» **Instructions to follow**: The answer must be every line from the entries below that contains "государственного".

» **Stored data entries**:
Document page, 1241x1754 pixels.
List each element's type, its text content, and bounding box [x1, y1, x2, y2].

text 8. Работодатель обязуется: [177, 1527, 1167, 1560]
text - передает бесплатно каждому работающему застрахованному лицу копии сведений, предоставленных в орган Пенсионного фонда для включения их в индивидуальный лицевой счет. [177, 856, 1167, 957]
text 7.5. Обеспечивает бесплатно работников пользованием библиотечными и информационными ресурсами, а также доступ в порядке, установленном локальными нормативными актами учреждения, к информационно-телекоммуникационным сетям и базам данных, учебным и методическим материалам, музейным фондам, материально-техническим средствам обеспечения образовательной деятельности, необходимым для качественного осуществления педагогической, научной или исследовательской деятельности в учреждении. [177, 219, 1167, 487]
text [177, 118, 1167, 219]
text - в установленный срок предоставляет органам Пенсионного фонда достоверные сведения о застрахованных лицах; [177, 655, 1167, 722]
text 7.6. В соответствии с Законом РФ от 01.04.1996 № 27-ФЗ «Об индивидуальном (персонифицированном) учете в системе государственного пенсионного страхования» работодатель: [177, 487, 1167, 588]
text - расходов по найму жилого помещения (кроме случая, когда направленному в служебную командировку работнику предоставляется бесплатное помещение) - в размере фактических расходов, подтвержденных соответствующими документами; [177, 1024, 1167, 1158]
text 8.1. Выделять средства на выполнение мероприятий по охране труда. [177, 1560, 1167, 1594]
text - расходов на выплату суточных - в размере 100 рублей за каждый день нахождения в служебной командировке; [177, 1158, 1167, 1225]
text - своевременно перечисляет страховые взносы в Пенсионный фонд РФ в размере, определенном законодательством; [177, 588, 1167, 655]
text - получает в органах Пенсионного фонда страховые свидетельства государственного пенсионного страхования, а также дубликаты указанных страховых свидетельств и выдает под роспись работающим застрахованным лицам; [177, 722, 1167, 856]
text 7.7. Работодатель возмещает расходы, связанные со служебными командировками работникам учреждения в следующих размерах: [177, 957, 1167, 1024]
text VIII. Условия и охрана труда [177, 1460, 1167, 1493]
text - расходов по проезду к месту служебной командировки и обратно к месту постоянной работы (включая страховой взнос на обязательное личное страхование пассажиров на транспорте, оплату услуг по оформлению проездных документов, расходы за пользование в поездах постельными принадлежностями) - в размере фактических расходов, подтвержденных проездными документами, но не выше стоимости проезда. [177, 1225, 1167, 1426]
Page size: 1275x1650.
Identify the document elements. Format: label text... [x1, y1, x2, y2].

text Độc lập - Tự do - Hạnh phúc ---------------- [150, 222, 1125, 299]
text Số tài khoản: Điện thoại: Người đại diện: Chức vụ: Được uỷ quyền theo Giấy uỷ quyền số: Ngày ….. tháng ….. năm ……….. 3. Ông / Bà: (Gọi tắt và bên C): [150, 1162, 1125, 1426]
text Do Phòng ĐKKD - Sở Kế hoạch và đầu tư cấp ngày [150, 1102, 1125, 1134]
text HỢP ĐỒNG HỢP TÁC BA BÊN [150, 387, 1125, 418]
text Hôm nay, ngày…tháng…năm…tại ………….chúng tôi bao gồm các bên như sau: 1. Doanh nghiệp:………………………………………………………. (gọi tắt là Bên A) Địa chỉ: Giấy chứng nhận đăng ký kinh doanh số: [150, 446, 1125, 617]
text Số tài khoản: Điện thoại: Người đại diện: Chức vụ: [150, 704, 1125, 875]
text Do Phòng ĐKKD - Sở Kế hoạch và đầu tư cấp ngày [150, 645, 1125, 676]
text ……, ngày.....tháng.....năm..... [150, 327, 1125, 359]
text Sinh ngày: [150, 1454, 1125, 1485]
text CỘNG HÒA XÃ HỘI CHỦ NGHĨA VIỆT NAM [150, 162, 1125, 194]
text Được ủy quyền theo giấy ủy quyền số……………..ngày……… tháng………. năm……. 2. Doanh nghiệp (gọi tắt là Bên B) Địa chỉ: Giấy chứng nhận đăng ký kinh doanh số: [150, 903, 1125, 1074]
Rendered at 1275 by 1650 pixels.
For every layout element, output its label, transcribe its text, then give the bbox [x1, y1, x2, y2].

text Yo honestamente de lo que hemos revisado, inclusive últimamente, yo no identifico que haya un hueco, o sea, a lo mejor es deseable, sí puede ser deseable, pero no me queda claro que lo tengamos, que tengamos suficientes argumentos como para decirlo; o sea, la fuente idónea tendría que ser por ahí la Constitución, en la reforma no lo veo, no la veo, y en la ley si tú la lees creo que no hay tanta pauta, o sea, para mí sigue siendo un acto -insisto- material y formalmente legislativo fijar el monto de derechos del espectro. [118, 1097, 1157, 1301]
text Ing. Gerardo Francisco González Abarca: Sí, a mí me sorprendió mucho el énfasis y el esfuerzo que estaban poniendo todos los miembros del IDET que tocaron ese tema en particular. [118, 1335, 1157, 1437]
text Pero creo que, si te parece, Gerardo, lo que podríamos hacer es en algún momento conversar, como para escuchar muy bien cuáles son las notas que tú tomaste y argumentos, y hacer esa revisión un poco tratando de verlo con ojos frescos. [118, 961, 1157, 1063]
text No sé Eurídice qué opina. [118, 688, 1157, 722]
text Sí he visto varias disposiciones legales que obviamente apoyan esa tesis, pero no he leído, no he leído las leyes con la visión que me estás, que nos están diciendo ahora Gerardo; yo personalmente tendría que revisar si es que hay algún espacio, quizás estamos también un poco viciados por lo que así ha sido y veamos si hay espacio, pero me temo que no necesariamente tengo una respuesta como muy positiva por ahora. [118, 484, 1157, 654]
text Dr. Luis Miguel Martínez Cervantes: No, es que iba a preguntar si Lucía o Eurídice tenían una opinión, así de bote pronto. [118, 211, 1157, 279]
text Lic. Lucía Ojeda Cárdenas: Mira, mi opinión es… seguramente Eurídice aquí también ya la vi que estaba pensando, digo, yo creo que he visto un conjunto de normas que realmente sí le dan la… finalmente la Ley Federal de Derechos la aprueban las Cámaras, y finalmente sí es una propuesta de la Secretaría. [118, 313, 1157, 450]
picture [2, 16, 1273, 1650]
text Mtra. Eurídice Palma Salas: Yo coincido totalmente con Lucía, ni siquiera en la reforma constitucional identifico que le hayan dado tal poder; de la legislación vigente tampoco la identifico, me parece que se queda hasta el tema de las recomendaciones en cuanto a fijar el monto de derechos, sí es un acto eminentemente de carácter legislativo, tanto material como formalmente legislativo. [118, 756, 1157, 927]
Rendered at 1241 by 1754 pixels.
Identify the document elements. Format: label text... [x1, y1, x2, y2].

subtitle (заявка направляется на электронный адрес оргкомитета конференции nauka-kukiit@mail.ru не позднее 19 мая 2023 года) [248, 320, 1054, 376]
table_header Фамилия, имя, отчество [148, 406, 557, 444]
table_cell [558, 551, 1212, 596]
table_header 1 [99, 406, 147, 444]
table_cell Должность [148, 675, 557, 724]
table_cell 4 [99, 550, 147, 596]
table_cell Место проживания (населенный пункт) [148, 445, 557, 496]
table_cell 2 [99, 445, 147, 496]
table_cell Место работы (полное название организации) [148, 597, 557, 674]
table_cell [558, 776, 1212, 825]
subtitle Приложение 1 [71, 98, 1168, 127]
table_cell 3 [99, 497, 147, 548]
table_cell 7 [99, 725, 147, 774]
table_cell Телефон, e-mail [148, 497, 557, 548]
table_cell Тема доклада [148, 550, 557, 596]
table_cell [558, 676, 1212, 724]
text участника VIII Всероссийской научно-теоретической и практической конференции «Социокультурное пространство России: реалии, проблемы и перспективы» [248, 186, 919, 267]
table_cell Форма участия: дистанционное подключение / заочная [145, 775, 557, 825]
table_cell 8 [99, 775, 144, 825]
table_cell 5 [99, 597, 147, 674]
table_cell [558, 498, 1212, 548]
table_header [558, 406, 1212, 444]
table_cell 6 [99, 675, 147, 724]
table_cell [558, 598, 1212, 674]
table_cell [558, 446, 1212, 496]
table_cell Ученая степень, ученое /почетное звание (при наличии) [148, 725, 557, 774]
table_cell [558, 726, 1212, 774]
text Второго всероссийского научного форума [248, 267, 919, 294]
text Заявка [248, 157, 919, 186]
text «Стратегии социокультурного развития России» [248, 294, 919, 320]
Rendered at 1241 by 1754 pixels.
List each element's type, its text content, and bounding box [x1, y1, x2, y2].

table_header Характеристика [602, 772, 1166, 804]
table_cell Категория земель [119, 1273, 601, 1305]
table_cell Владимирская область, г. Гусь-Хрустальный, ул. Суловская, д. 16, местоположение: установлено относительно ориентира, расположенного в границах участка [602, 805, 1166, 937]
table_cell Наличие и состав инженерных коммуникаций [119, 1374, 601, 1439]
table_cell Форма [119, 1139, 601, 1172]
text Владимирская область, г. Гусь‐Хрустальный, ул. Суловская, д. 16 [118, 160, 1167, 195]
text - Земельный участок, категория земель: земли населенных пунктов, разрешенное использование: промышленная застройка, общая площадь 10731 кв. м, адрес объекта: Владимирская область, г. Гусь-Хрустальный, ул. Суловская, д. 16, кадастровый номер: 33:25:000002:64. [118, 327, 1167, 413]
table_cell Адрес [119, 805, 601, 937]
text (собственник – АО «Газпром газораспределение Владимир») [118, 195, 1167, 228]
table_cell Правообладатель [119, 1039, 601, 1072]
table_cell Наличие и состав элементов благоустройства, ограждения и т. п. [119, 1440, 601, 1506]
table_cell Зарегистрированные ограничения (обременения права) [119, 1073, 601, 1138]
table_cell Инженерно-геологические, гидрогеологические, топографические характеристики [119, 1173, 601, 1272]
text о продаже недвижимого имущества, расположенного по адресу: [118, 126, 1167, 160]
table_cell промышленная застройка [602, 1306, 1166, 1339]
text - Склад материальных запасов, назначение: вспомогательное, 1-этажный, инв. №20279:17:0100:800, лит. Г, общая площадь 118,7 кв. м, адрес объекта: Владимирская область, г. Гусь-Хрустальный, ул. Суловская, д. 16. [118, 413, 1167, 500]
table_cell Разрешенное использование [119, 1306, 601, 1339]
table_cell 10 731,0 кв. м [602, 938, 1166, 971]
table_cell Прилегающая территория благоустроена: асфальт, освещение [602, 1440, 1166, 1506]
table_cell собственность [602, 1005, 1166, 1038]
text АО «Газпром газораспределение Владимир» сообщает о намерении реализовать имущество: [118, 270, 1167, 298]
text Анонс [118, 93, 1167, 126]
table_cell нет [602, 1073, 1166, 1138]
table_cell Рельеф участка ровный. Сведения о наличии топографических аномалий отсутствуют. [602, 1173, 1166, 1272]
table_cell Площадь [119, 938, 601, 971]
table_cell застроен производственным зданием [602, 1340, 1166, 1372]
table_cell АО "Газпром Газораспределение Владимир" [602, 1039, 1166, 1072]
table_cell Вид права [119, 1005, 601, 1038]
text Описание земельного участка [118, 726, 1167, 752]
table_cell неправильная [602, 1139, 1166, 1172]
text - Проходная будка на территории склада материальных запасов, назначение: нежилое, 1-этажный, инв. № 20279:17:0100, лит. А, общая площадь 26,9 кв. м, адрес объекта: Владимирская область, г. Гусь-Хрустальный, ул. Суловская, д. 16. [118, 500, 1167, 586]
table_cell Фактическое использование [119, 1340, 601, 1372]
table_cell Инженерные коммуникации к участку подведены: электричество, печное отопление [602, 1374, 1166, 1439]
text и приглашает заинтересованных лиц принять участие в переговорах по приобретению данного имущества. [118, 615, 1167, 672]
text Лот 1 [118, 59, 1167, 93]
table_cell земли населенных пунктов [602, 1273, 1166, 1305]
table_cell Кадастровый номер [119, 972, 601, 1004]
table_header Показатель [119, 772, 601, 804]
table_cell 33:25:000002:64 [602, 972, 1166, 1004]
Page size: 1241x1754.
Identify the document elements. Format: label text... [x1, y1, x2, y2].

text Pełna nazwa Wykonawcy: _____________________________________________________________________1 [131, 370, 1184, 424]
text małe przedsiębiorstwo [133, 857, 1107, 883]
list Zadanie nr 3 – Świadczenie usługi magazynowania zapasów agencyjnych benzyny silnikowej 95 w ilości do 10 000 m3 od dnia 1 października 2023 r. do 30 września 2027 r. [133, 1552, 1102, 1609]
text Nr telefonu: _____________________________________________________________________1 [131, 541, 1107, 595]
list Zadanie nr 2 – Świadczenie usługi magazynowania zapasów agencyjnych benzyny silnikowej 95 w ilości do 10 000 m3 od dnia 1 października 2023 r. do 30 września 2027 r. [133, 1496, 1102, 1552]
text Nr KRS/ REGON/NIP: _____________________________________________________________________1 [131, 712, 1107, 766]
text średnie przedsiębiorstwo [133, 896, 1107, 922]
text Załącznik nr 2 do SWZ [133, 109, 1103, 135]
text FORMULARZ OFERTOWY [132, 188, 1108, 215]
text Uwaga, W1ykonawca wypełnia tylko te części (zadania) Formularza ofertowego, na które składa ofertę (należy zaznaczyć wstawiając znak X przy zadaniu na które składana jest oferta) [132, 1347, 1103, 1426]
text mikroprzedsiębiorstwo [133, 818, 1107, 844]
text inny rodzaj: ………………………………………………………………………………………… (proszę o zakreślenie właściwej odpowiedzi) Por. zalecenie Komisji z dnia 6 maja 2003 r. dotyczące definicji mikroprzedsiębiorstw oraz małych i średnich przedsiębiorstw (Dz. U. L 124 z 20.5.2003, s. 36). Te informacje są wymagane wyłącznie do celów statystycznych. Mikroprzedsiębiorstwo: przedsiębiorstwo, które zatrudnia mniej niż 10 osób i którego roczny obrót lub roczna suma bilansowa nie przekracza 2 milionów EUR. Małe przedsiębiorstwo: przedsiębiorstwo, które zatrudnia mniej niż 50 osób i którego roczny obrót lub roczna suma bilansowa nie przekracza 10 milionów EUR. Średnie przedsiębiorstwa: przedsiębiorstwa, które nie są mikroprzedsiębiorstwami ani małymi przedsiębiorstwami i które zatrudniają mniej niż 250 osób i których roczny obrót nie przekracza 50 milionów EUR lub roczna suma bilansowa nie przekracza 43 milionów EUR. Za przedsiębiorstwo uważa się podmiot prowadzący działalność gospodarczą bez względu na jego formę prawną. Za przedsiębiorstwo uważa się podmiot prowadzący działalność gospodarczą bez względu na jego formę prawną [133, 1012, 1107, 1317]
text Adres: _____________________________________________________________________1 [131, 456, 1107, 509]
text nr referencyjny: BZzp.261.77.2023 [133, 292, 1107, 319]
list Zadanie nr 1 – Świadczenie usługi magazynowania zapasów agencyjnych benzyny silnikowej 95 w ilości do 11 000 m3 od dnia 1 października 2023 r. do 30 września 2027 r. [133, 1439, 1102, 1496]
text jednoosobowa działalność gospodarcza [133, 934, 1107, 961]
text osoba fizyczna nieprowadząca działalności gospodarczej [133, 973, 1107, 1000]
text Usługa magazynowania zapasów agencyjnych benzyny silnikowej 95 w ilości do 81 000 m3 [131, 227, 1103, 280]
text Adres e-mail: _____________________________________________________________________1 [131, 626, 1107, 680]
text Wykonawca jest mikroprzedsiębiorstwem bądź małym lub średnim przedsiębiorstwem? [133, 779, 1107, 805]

» **Answer**:
text 7.6. В соответствии с Законом РФ от 01.04.1996 № 27-ФЗ «Об индивидуальном (персонифицированном) учете в системе государственного пенсионного страхования» работодатель: [177, 487, 1167, 588]
text - получает в органах Пенсионного фонда страховые свидетельства государственного пенсионного страхования, а также дубликаты указанных страховых свидетельств и выдает под роспись работающим застрахованным лицам; [177, 722, 1167, 856]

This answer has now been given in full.